Work request
Transcribe the entries from their beginning through the line containing "with polynomial terms.", including that line, and omit the pictures from your copy.

[Dataset entries]
=== Begin Enclosure ===

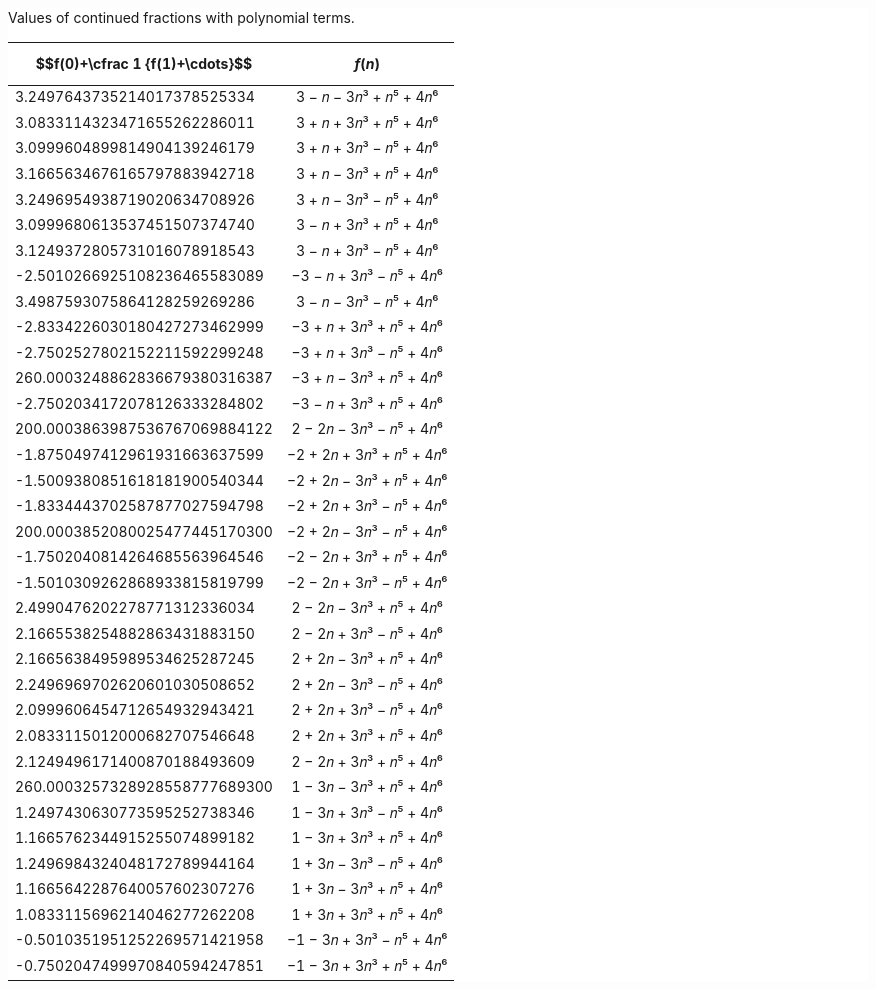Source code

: Values of continued fractions with polynomial terms.

|$$f(0)+\cfrac 1 {f(1)+\cdots}$$|$$f(n)$$|
|-----|:--------:|
|3.2497643735214017378525334|3 − 𝑛 − 3𝑛³ + 𝑛⁵ + 4𝑛⁶|
|3.0833114323471655262286011|3 + 𝑛 + 3𝑛³ + 𝑛⁵ + 4𝑛⁶|
|3.0999604899814904139246179|3 + 𝑛 + 3𝑛³ − 𝑛⁵ + 4𝑛⁶|
|3.1665634676165797883942718|3 + 𝑛 − 3𝑛³ + 𝑛⁵ + 4𝑛⁶|
|3.2496954938719020634708926|3 + 𝑛 − 3𝑛³ − 𝑛⁵ + 4𝑛⁶|
|3.0999680613537451507374740|3 − 𝑛 + 3𝑛³ + 𝑛⁵ + 4𝑛⁶|
|3.1249372805731016078918543|3 − 𝑛 + 3𝑛³ − 𝑛⁵ + 4𝑛⁶|
|-2.5010266925108236465583089|−3 − 𝑛 + 3𝑛³ − 𝑛⁵ + 4𝑛⁶|
|3.4987593075864128259269286|3 − 𝑛 − 3𝑛³ − 𝑛⁵ + 4𝑛⁶|
|-2.8334226030180427273462999|−3 + 𝑛 + 3𝑛³ + 𝑛⁵ + 4𝑛⁶|
|-2.7502527802152211592299248|−3 + 𝑛 + 3𝑛³ − 𝑛⁵ + 4𝑛⁶|
|260.0003248862836679380316387|−3 + 𝑛 − 3𝑛³ + 𝑛⁵ + 4𝑛⁶|
|-2.7502034172078126333284802|−3 − 𝑛 + 3𝑛³ + 𝑛⁵ + 4𝑛⁶|
|200.0003863987536767069884122|2 − 2𝑛 − 3𝑛³ − 𝑛⁵ + 4𝑛⁶|
|-1.8750497412961931663637599|−2 + 2𝑛 + 3𝑛³ + 𝑛⁵ + 4𝑛⁶|
|-1.5009380851618181900540344|−2 + 2𝑛 − 3𝑛³ + 𝑛⁵ + 4𝑛⁶|
|-1.8334443702587877027594798|−2 + 2𝑛 + 3𝑛³ − 𝑛⁵ + 4𝑛⁶|
|200.0003852080025477445170300|−2 + 2𝑛 − 3𝑛³ − 𝑛⁵ + 4𝑛⁶|
|-1.7502040814264685563964546|−2 − 2𝑛 + 3𝑛³ + 𝑛⁵ + 4𝑛⁶|
|-1.5010309262868933815819799|−2 − 2𝑛 + 3𝑛³ − 𝑛⁵ + 4𝑛⁶|
|2.4990476202278771312336034|2 − 2𝑛 − 3𝑛³ + 𝑛⁵ + 4𝑛⁶|
|2.1665538254882863431883150|2 − 2𝑛 + 3𝑛³ − 𝑛⁵ + 4𝑛⁶|
|2.1665638495989534625287245|2 + 2𝑛 − 3𝑛³ + 𝑛⁵ + 4𝑛⁶|
|2.2496969702620601030508652|2 + 2𝑛 − 3𝑛³ − 𝑛⁵ + 4𝑛⁶|
|2.0999606454712654932943421|2 + 2𝑛 + 3𝑛³ − 𝑛⁵ + 4𝑛⁶|
|2.0833115012000682707546648|2 + 2𝑛 + 3𝑛³ + 𝑛⁵ + 4𝑛⁶|
|2.1249496171400870188493609|2 − 2𝑛 + 3𝑛³ + 𝑛⁵ + 4𝑛⁶|
|260.0003257328928558777689300|1 − 3𝑛 − 3𝑛³ + 𝑛⁵ + 4𝑛⁶|
|1.2497430630773595252738346|1 − 3𝑛 + 3𝑛³ − 𝑛⁵ + 4𝑛⁶|
|1.1665762344915255074899182|1 − 3𝑛 + 3𝑛³ + 𝑛⁵ + 4𝑛⁶|
|1.2496984324048172789944164|1 + 3𝑛 − 3𝑛³ − 𝑛⁵ + 4𝑛⁶|
|1.1665642287640057602307276|1 + 3𝑛 − 3𝑛³ + 𝑛⁵ + 4𝑛⁶|
|1.0833115696214046277262208|1 + 3𝑛 + 3𝑛³ + 𝑛⁵ + 4𝑛⁶|
|-0.5010351951252269571421958|−1 − 3𝑛 + 3𝑛³ − 𝑛⁵ + 4𝑛⁶|
|-0.7502047499970840594247851|−1 − 3𝑛 + 3𝑛³ + 𝑛⁵ + 4𝑛⁶|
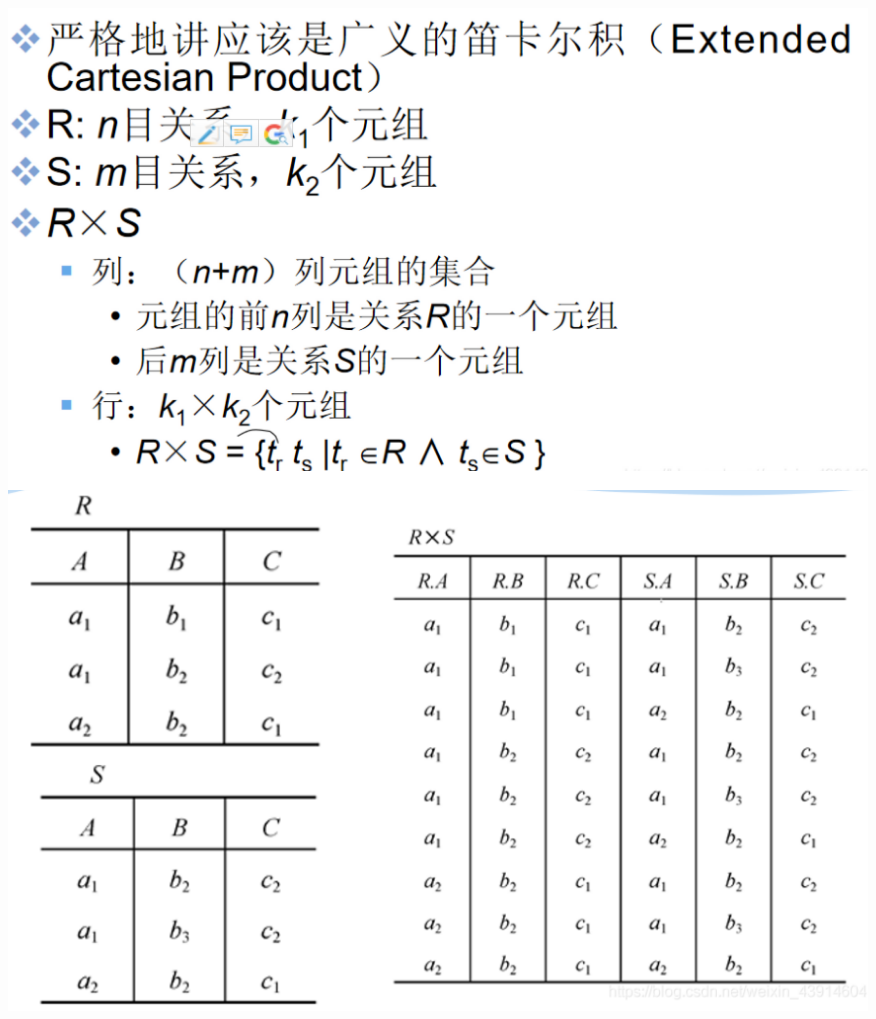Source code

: ![image-20220316141242144](（二）关系型数据库.assets/image-20220316141242144.png)

![image-20220316141252554](（二）关系型数据库.assets/image-20220316141252554.png)
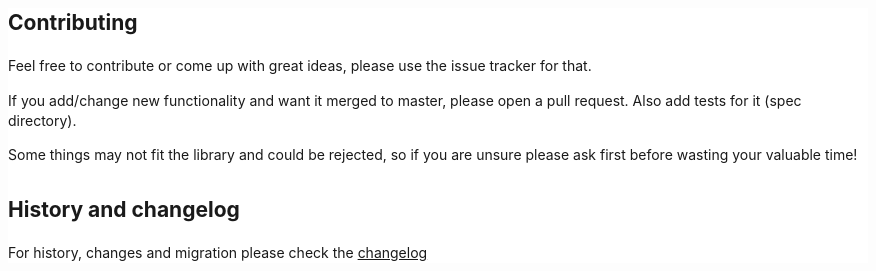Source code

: ## Contributing

Feel free to contribute or come up with great ideas, please use the issue tracker for that.

If you add/change new functionality and want it merged to master, please open a pull request. Also add tests for it (spec directory).

Some things may not fit the library and could be rejected, so if you are unsure please ask first before wasting your valuable time!

## History and changelog

For history, changes and migration please check the [changelog](docs/change_log.md)
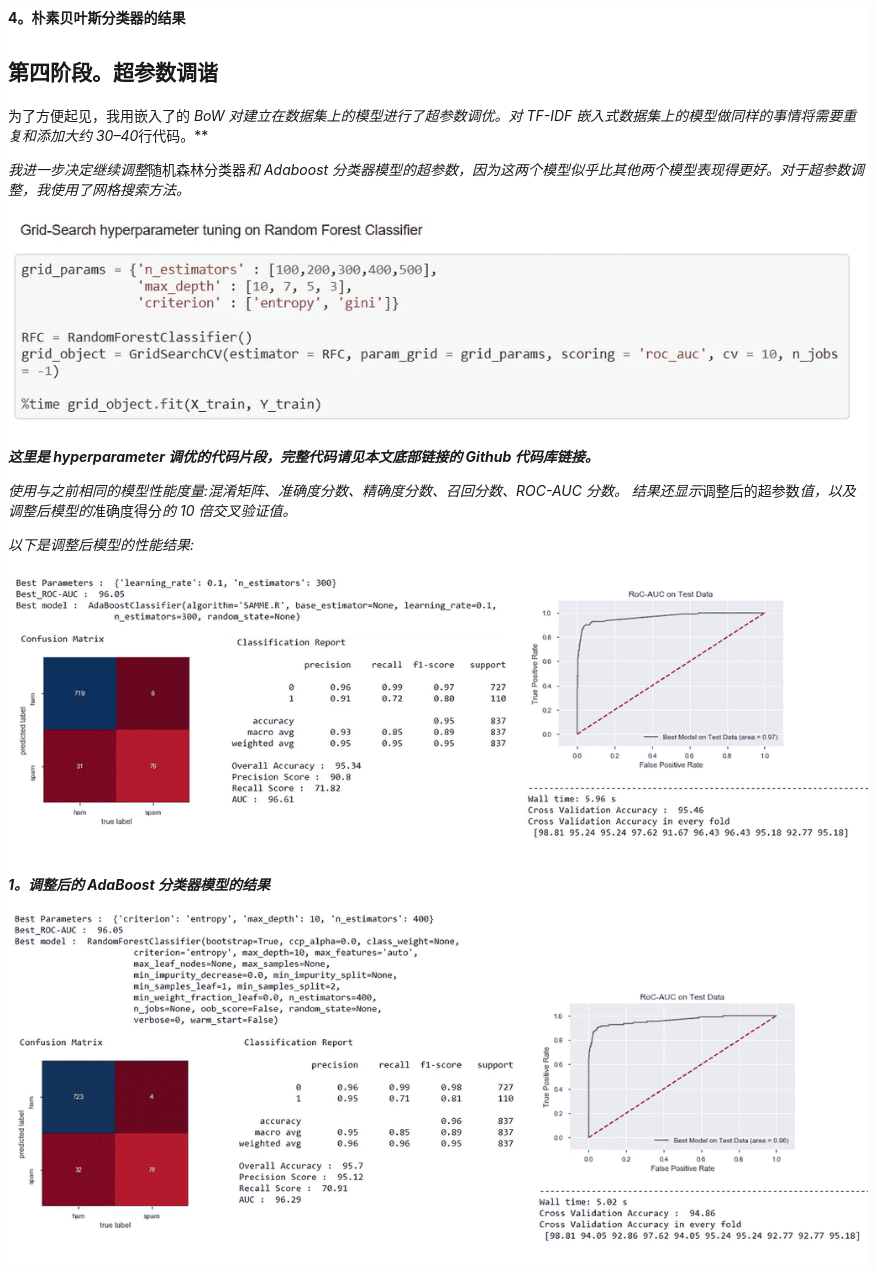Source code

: **4。朴素贝叶斯分类器的结果**

## 第四阶段。超参数调谐

为了方便起见，我用嵌入了的 *BoW 对建立在数据集上的模型进行了超参数调优。对 *TF-IDF* 嵌入式数据集上的模型做同样的事情将需要重复和添加大约 30–40*行代码。**

*我进一步决定继续调整*随机森林分类器*和 *Adaboost 分类器*模型的超参数，因为这两个模型似乎比其他两个模型表现得更好。对于超参数调整，我使用了网格搜索方法。*

*![](img/b673d87f5df3ab6cebadcf3db8432e43.png)*

***这里是 hyperparameter 调优的代码片段，完整代码请见本文底部链接的 Github 代码库链接。***

*使用与之前相同的模型性能度量:*混淆矩阵、准确度分数、精确度分数、召回分数、ROC-AUC 分数。* 结果还显示*调整后的超参数*值，以及调整后模型的*准确度得分*的 10 倍交叉验证值。*

*以下是调整后模型的性能结果:*

*![](img/e9fac636e2ca4de31025b04e2ae3190b.png)*

***1。调整后的 AdaBoost 分类器模型的结果***

*![](img/d7168e130ab067e52734f3652cfdbc86.png)*
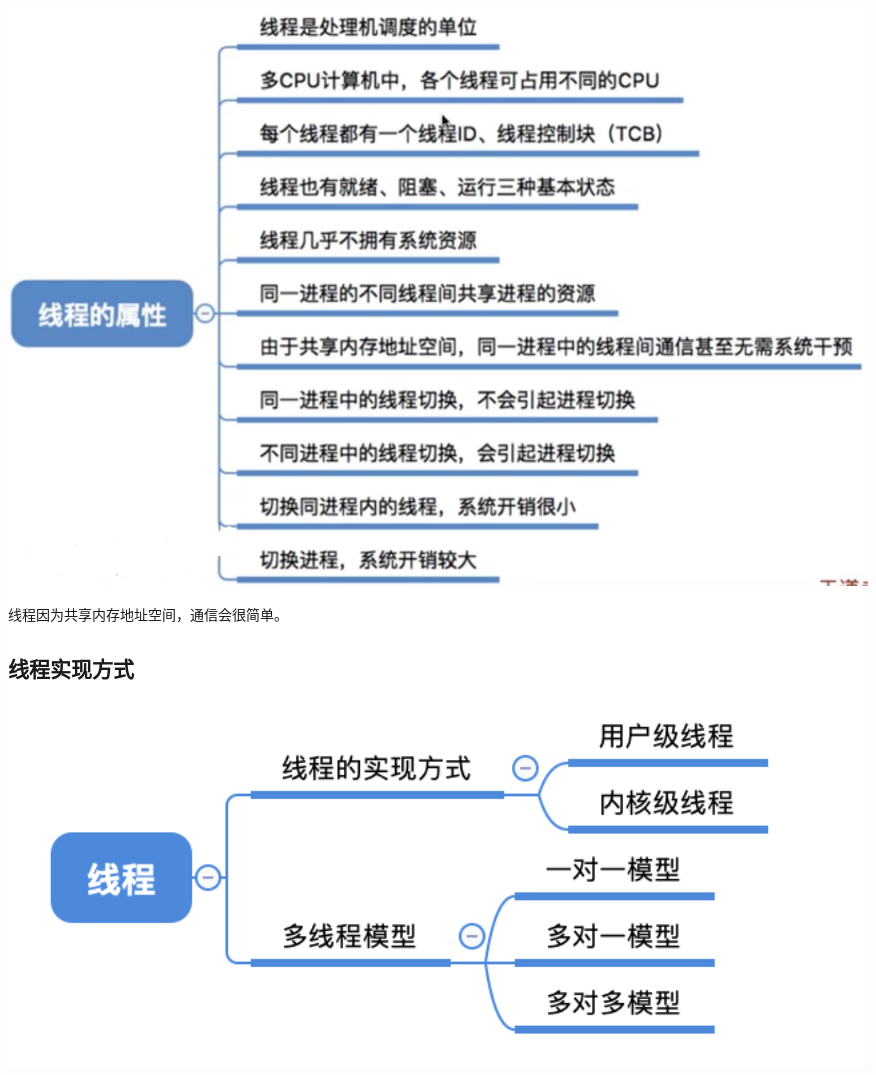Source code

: ![image-20210212215549772](images/image-20210212215549772.png)

线程因为共享内存地址空间，通信会很简单。

## 线程实现方式

![image-20210212215752527](images/image-20210212215752527.png)
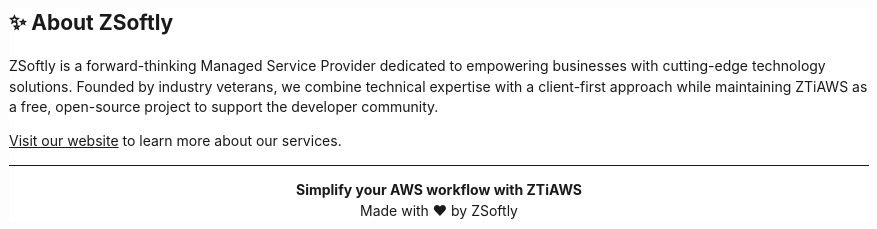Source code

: ## ✨ About ZSoftly

ZSoftly is a forward-thinking Managed Service Provider dedicated to empowering businesses with cutting-edge technology solutions. Founded by industry veterans, we combine technical expertise with a client-first approach while maintaining ZTiAWS as a free, open-source project to support the developer community.

[Visit our website](https://zsoftly.com) to learn more about our services.

---

<p align="center">
  <strong>Simplify your AWS workflow with ZTiAWS</strong><br>
  Made with ❤️ by ZSoftly
</p>
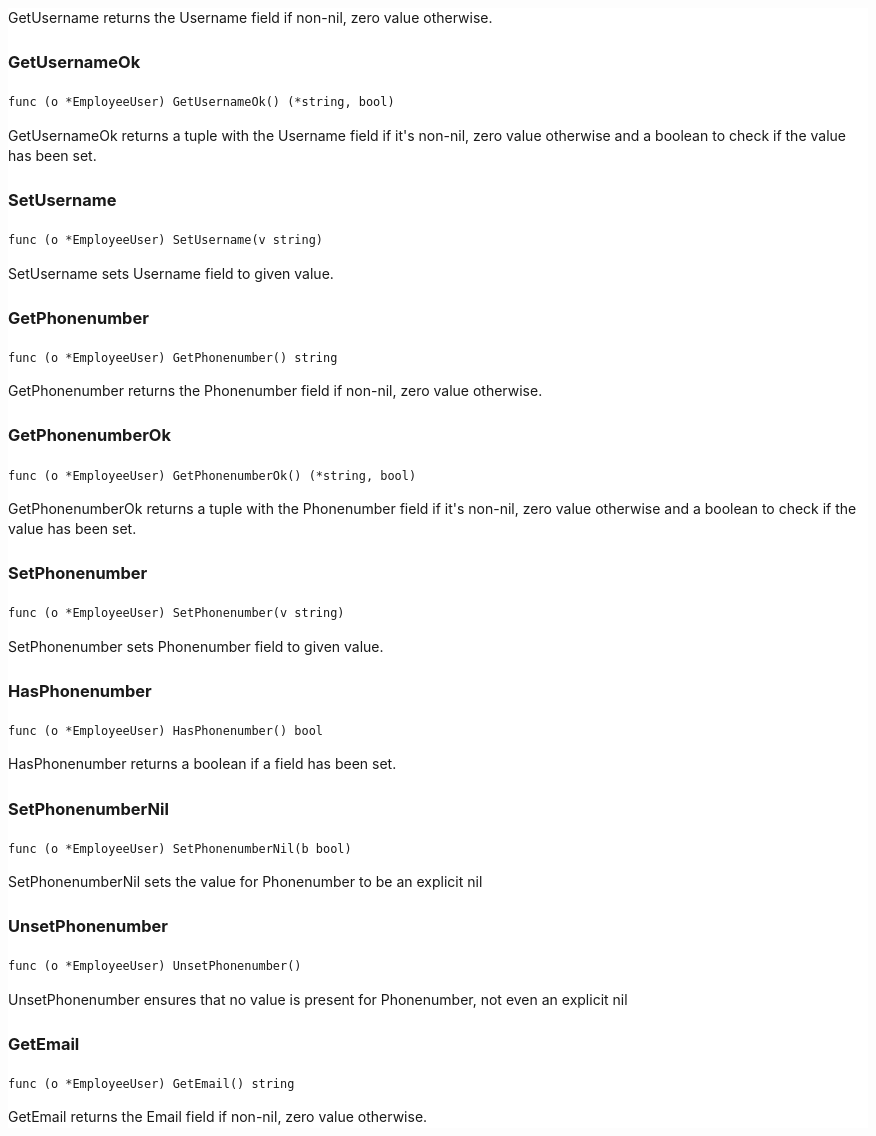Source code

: GetUsername returns the Username field if non-nil, zero value otherwise.

### GetUsernameOk

`func (o *EmployeeUser) GetUsernameOk() (*string, bool)`

GetUsernameOk returns a tuple with the Username field if it's non-nil, zero value otherwise
and a boolean to check if the value has been set.

### SetUsername

`func (o *EmployeeUser) SetUsername(v string)`

SetUsername sets Username field to given value.


### GetPhonenumber

`func (o *EmployeeUser) GetPhonenumber() string`

GetPhonenumber returns the Phonenumber field if non-nil, zero value otherwise.

### GetPhonenumberOk

`func (o *EmployeeUser) GetPhonenumberOk() (*string, bool)`

GetPhonenumberOk returns a tuple with the Phonenumber field if it's non-nil, zero value otherwise
and a boolean to check if the value has been set.

### SetPhonenumber

`func (o *EmployeeUser) SetPhonenumber(v string)`

SetPhonenumber sets Phonenumber field to given value.

### HasPhonenumber

`func (o *EmployeeUser) HasPhonenumber() bool`

HasPhonenumber returns a boolean if a field has been set.

### SetPhonenumberNil

`func (o *EmployeeUser) SetPhonenumberNil(b bool)`

 SetPhonenumberNil sets the value for Phonenumber to be an explicit nil

### UnsetPhonenumber
`func (o *EmployeeUser) UnsetPhonenumber()`

UnsetPhonenumber ensures that no value is present for Phonenumber, not even an explicit nil
### GetEmail

`func (o *EmployeeUser) GetEmail() string`

GetEmail returns the Email field if non-nil, zero value otherwise.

=== End Enclosure ===

Reply to the task
Source code

: Values of continued fractions with polynomial terms.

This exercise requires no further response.